Achieving sustainable agriculture Cristina Cruz introduces the BioClub project, which is producing an efficient and affordable biofertiliser prototype that she hopes will contribute to meeting the challenge of feeding a growing population, while minimising the impact on the environment Can you introduce the ‘Designing biofertilisers by mimicking plants’ recruitment of rhizospheric partners’ (BioClub) project? The BioClub biofertiliser will focus on: the interplay between the microbial agents (fungi and bacteria) and the plant:plant exudome (wheat varieties); biofilm production; and lifestyle (associative versus endophytic), in order to produce an efficient and affordable biofertiliser prototype. In what ways will the prototype be beneficial? BioClub is a project that intends to produce an efficient and economically accessible biofertiliser prototype. The goal is that it will greatly benefit plant production and reduce the addition of mineral fertiliser by 30 per cent. It will do so by: improving plant tolerance to pathogens; improve plant productivity and nutrient use efficiency independently of soil types and atmospheric conditions, namely temperature and water availability; and be compatible with European directives in reducing the addition of mineral fertilisation. What are the downfalls of existing biofertilisers? Available biofertilisers present variable benefits and certain problems associated with their use and design. For example, they are generally specific for crop, soil type

and weather conditions and those with higher nitrogen use efficiency are expensive. Most are also generally designed without considering rhizospheric socialisation. Who are the key participants that make up BioClub’s team?

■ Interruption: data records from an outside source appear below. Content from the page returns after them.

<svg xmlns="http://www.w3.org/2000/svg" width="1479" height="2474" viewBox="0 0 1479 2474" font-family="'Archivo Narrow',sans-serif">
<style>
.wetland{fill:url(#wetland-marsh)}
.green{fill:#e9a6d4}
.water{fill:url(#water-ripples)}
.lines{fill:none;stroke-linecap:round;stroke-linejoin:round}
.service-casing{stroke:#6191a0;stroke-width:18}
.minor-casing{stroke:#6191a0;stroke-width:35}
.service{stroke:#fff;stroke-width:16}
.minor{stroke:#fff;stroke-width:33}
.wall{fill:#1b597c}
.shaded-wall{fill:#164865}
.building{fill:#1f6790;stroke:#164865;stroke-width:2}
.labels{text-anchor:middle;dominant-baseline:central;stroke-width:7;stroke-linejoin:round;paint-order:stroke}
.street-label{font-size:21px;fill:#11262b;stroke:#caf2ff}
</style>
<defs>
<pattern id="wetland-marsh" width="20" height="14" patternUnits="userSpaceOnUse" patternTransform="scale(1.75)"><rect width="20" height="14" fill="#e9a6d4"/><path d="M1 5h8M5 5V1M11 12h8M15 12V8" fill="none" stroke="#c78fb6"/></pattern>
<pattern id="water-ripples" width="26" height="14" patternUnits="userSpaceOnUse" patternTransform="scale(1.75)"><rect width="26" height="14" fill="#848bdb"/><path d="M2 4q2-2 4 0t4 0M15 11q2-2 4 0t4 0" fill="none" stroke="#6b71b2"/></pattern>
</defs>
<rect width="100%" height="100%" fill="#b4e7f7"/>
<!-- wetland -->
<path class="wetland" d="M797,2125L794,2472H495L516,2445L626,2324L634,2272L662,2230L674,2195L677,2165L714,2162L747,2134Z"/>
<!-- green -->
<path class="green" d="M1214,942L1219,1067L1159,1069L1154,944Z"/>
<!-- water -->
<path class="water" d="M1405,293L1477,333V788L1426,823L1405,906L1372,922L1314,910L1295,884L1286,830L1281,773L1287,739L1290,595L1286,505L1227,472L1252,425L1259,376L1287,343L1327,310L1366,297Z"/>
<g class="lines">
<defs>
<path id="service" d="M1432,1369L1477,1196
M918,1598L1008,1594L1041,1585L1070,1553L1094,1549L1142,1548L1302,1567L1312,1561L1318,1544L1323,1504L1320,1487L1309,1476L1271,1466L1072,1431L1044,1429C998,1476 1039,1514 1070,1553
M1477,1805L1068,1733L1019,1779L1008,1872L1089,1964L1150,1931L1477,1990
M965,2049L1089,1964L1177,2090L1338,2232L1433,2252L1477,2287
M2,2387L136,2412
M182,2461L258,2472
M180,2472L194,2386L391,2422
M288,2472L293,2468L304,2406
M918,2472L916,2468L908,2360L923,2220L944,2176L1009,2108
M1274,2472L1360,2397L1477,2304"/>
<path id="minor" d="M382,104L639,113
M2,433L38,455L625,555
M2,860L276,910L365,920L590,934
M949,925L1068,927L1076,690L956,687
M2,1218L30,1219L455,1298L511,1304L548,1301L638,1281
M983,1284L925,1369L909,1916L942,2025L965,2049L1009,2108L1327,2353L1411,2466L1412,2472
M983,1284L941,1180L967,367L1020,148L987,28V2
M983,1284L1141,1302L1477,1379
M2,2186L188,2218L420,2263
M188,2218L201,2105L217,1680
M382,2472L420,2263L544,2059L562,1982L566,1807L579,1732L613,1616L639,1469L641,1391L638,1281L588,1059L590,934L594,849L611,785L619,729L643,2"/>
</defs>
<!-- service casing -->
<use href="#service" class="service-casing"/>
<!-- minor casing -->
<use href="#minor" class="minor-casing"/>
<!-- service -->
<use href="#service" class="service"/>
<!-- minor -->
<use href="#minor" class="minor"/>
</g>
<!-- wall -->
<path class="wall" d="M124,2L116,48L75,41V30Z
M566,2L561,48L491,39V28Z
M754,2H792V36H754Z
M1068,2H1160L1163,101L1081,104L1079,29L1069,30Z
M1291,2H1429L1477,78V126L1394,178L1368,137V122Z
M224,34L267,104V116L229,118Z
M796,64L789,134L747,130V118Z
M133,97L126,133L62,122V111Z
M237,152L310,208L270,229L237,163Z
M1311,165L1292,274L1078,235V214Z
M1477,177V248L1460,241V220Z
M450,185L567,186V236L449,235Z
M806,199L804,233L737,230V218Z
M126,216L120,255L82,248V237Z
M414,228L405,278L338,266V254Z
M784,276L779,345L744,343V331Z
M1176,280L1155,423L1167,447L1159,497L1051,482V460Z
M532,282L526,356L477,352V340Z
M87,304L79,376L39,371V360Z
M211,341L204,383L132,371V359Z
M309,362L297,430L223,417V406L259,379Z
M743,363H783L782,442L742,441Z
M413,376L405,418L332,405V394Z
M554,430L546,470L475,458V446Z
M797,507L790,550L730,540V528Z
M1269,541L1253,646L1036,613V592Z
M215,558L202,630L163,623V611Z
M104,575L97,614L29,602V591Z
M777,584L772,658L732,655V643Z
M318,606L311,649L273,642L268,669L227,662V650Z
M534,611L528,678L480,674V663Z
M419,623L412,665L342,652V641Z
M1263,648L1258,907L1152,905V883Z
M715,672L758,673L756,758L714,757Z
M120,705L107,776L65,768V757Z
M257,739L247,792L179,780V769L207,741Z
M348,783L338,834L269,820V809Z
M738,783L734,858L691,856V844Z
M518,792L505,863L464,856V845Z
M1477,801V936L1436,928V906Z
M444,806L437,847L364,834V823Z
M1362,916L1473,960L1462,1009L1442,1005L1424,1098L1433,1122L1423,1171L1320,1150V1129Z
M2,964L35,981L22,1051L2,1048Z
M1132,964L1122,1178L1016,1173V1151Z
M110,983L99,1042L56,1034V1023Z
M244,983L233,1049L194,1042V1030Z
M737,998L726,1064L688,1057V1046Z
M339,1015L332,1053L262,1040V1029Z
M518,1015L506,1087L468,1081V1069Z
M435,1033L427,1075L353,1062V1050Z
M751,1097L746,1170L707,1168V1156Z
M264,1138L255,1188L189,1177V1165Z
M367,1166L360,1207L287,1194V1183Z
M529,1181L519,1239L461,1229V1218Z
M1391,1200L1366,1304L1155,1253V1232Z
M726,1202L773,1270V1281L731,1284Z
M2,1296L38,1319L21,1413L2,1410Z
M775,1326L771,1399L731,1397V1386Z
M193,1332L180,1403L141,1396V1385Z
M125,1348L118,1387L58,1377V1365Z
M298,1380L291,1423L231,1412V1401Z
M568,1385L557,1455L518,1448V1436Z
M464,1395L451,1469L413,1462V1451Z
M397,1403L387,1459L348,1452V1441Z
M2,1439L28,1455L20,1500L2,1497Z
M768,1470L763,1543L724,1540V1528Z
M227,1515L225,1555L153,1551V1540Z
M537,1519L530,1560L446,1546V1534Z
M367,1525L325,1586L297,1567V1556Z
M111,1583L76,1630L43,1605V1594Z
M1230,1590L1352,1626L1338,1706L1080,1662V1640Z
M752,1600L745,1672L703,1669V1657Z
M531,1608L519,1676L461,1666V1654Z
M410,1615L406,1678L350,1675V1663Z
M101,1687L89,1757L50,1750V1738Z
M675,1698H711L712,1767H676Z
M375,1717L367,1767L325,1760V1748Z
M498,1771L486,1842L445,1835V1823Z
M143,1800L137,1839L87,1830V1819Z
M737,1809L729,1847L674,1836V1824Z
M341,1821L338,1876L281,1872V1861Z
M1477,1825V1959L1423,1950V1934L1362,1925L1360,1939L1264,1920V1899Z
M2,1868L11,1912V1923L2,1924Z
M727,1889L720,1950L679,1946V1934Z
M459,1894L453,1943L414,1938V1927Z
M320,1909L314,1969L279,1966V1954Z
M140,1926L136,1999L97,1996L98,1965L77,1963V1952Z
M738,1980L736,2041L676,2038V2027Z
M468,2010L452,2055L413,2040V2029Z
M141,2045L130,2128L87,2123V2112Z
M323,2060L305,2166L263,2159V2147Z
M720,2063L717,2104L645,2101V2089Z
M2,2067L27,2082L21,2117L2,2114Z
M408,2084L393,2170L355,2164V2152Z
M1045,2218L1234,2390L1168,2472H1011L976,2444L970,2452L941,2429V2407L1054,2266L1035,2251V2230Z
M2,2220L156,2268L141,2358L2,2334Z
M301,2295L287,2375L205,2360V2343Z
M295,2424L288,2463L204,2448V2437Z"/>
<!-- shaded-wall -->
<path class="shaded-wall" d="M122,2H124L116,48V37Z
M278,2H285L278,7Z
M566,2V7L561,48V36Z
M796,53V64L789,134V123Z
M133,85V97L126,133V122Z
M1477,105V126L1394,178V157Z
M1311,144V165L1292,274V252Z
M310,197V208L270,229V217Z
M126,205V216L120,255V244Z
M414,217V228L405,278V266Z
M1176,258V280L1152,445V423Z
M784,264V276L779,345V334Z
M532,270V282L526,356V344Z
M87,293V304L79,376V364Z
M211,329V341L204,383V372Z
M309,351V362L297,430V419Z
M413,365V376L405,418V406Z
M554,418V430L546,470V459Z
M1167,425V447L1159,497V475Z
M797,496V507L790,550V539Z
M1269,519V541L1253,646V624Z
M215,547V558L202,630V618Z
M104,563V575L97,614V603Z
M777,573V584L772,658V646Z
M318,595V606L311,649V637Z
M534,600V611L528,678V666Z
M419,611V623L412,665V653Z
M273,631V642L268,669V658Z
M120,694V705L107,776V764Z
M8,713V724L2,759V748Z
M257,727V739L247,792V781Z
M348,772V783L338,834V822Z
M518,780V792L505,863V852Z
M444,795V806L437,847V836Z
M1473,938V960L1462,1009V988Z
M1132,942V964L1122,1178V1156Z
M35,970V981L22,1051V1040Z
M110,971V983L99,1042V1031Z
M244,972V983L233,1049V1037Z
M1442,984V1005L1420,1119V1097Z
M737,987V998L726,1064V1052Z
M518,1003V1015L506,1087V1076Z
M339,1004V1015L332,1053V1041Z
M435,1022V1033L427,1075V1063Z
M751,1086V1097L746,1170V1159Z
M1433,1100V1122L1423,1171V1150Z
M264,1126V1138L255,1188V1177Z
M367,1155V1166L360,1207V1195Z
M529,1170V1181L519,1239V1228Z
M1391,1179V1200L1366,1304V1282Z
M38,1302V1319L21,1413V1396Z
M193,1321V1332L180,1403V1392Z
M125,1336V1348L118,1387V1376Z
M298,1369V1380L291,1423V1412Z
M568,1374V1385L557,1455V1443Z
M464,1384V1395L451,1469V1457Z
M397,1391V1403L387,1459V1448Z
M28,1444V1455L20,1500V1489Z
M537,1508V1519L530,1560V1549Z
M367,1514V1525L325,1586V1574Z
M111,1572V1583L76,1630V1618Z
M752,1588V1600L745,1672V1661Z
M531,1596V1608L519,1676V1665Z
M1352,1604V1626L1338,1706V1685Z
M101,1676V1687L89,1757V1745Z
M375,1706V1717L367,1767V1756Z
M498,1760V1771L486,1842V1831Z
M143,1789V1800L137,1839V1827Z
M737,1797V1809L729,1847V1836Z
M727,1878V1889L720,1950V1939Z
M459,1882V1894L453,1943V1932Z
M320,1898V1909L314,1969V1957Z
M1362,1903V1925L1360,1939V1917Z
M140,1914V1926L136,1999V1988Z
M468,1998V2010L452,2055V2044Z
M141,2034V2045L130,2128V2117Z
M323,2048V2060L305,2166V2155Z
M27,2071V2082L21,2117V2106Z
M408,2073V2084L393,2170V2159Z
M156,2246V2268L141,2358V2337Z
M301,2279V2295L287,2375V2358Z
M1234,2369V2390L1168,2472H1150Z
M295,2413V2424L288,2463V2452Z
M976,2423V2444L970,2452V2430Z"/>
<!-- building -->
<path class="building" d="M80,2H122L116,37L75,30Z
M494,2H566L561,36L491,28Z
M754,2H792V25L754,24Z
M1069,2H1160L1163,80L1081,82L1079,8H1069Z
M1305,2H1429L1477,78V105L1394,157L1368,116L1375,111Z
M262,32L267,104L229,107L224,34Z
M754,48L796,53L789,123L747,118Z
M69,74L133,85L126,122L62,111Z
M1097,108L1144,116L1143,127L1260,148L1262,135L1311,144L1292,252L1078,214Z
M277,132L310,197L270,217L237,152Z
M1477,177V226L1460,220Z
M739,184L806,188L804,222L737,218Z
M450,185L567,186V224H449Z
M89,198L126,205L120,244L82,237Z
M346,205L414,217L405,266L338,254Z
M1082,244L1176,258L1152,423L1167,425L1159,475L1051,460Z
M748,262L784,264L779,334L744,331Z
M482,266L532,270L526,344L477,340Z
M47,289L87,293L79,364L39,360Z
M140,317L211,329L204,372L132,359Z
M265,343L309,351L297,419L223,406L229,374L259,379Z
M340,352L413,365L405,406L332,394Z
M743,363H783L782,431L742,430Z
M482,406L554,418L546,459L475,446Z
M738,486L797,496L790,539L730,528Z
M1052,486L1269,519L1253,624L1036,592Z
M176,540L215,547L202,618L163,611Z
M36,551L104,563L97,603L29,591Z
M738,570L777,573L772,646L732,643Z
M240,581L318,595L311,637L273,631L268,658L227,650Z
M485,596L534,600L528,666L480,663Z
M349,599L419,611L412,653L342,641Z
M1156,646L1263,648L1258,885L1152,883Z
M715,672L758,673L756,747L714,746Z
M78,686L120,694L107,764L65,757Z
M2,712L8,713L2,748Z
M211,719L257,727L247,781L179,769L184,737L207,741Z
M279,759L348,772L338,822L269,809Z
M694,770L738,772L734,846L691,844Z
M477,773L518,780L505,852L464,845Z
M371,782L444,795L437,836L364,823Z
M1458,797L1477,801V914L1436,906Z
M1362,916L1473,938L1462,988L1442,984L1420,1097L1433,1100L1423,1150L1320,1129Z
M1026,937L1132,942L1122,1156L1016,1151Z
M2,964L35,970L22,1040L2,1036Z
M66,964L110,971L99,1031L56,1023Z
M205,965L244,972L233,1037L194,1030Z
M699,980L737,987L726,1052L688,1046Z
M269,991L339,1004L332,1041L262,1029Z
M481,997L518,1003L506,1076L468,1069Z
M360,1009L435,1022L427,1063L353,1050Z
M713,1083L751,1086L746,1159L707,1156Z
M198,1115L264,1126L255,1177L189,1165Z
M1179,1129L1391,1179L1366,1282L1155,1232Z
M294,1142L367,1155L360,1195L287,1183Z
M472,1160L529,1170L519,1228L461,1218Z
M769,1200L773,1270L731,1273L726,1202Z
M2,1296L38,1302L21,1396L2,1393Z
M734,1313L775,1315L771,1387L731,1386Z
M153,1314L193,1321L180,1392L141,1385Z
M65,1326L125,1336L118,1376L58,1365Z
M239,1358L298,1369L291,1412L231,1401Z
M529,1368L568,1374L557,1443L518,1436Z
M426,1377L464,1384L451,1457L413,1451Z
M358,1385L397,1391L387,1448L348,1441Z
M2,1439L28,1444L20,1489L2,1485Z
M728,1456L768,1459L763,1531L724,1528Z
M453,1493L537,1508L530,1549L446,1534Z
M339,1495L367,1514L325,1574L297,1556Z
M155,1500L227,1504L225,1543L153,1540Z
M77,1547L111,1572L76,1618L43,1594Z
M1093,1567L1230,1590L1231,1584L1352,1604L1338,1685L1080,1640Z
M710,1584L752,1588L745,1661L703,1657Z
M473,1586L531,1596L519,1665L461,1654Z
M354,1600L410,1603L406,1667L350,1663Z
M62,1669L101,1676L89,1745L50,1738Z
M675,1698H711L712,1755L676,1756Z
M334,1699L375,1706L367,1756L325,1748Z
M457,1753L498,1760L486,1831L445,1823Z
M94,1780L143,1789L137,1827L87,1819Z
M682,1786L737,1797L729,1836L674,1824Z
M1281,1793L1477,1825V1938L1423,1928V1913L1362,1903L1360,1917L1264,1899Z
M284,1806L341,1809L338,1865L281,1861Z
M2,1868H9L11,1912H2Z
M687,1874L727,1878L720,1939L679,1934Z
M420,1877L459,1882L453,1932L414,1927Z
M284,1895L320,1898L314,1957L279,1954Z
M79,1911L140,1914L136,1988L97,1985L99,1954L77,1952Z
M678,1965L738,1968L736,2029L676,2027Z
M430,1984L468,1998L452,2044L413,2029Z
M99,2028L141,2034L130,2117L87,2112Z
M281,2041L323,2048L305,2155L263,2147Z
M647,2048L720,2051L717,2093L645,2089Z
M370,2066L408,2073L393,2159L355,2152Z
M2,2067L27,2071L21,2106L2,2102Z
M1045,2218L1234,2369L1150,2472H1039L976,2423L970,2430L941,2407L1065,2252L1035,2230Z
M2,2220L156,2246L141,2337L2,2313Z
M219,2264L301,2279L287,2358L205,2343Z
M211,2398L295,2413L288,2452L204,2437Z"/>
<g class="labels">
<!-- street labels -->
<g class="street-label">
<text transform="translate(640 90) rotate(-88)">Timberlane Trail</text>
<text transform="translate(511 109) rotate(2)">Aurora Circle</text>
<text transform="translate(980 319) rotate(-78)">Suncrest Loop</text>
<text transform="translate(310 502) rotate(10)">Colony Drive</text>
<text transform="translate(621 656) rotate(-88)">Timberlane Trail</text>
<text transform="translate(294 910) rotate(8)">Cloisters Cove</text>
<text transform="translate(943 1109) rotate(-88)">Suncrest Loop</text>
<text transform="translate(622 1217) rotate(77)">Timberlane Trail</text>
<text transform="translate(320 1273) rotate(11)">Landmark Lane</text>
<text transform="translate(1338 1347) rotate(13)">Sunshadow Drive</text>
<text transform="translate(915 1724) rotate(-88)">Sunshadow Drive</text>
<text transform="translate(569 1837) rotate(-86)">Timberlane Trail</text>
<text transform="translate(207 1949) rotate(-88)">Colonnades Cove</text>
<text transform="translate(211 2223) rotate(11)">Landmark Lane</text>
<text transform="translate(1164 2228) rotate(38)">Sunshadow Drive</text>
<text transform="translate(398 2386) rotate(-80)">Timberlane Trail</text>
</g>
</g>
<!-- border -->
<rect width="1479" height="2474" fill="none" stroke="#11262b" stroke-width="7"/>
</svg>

BioClub has a transdisciplinary team with specialists in crop productivity, plant and soil ecology, plant physiology, microbiology, environmental impacts of agriculture, molecular biology and plant physiology and next generation sequencing (NGS) techniques. BioClub also involves companies that produce synthetic fertilisers and biofertilisers, as well as end-users including Cimmyt, Fertiprado and EPP. Who are the expected end users of your work and how will they benefit? The end users will be the farmers, as they are the ones that will use the product. In this respect, the participation of Cimmyt, Fertiprado and EPP is very important because it enables us to receive direct feedback from the farmers with whom we directly work. But in order to produce BioClub.pt (Bioclub protype) in sufficient amounts and to achieve its commercialisation, we also need companies able to perform the upscale and companies capable of transforming the prototype into a product. We also have contacts with this type of end-user (Trichodex) and BioClub makes an effort in the formation of the technical advisers in order to improve their understanding

surrounding the differences between a fertiliser and a biofertiliser. Can you discuss your hopes for the future of agriculture and the environment? The increased use of fertilisers based mainly on nitrogen has been critical for increased crop yields and protein production to keep pace with the growing world population. We are now facing a similar problem with the use of fossil burning carbon. Increased industrial fixation of nitrogen can have adverse environmental consequences at local, regional and global scales. Due to all these demands, our use of both fossil carbon and synthetically fixed nitrogen has grown exponentially in the past 150 years. However, with the growing population we need to increase crop production, but increasing crop productivity while ensuring food security and decreasing the environmental impacts of agriculture is a major challenge for the coming decades. Increased productivity was previously mainly achieved through improvement of crop varieties and increased use of inorganic fertilisers and pesticides. Although successful, the long-term sustainability of the strategy is debatable, mainly due to its environmental impacts. The question we face is: how can the Earth provide food security for the growing human population, and continue to be a safe place for humanity? This is BioClub’s challenge: to use a better product that is able to increment crop production needed to feed the population while minimising environmental impact.